Es gibt nichts, was Gott, dem Allmächtigen, schwer fiele. Das ganze Universum erschafft Er mit der gleichen Leichtigkeit wie ein winziges Partikel. Er hat Menschen, Dschinn und Engel mit der nötigen Kraft und Stärke ausgestattet, die sie brauchen, um ihre Funktionen und Pflichten verrichten zu können. So wie Er sich der Engel bedient, um die Bewegungen der Himmelskörper zu überwachen, hat Er den Menschen erlaubt, über die Erde und die Materie zu herrschen, Zivilisationen aufzubauen und Technologien hervorzubringen.

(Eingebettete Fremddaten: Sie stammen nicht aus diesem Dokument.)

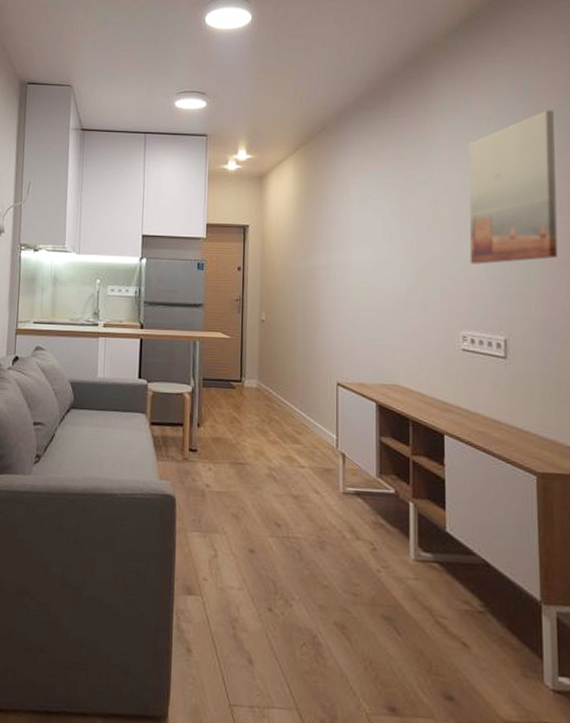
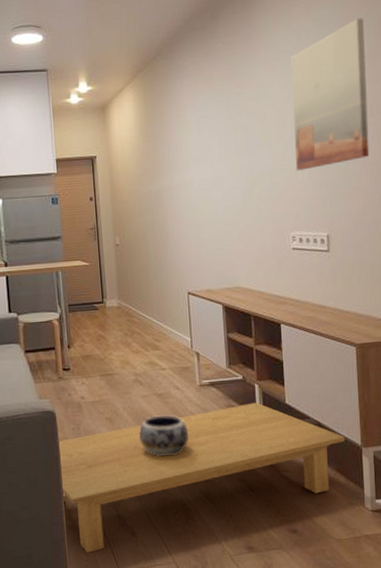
coffee table: none [171,524,519,675] -> present [59,402,345,553]
decorative bowl: none [268,520,326,573] -> present [139,415,189,457]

Kraft und Stärke sind weder auf die physische Welt begrenzt, noch entsprechen sie der körperlichen Größe. Wir können beobachten, dass immaterielle Dinge viel kräftiger sind als riesige physische Körper. Ein Beispiel: Das Gedächtnis ist viel ausgedehnter und umfassender als ein großer Raum. Mit unseren Händen können wir ein sehr nahes Objekt berühren, unsere Augen aber sind in der Lage, schon in einem einzigen Augenblick weite Distanzen zurückzulegen. Und unsere Vorstellungskraft vermag es sogar, mit einem Mal Zeit und Raum hinter sich zu lassen. Winde können Bäume entwurzeln und Wolkenkratzer zerstören; und winzige Schösslinge einer Pflanze sind dazu fähig, Felsen zu spalten und sich den Weg ins Sonnenlicht zu bahnen. Die Kraft der Energie, deren Existenz wir aus der Wirkung, die sie produziert, ableiten können, ist uns wohl bekannt.

All dies beweist, dass die Kraft eines bestimmten Dings nicht von seiner physischen Struktur bestimmt wird. Eher verhält es sich so, dass die immaterielle Welt die physische beherrscht und dass immaterielle Einheiten materiellen Einheiten weit überlegen sind.

Mit lieben Grüßen,

Nureddin Öztas

Nureddin Öztas hat gesagt…

Lieber Herr Runkel,
zu den angeblichen "satanischen Versen" wurde vieles gesagt und theologisch-wissenschaftlich widerlegt. Man weiss, daß die ersten die mit diesem Thema kamen die Götzenanbeter in Mekka waren und dann weiss man auch warum. Seitdem versuchen alle, die den Koran in Verruf bringen wollen mit dieser Lüge. Eine Lüge wird nicht wahrer, wenn man sie wiederholt. Es ist definitiv ein Panflet wie der "Heilige Krieg", eine faire Ablehnung des Koran wäre ehrlicher. Der renommierte Hochschullehrer und Koranwissenschaftler Prof. Suat Yildirim, schreibt darüber, welche Motivation dahintersteht. Gerne kann ich seine Analyse ind Deutsche übersetzen, wenn gewünscht. Für unsere Zeit die durch den Dialog zu einer Einigung in Grundwerten führen soll, sind solche Panflets sicher hinderlich.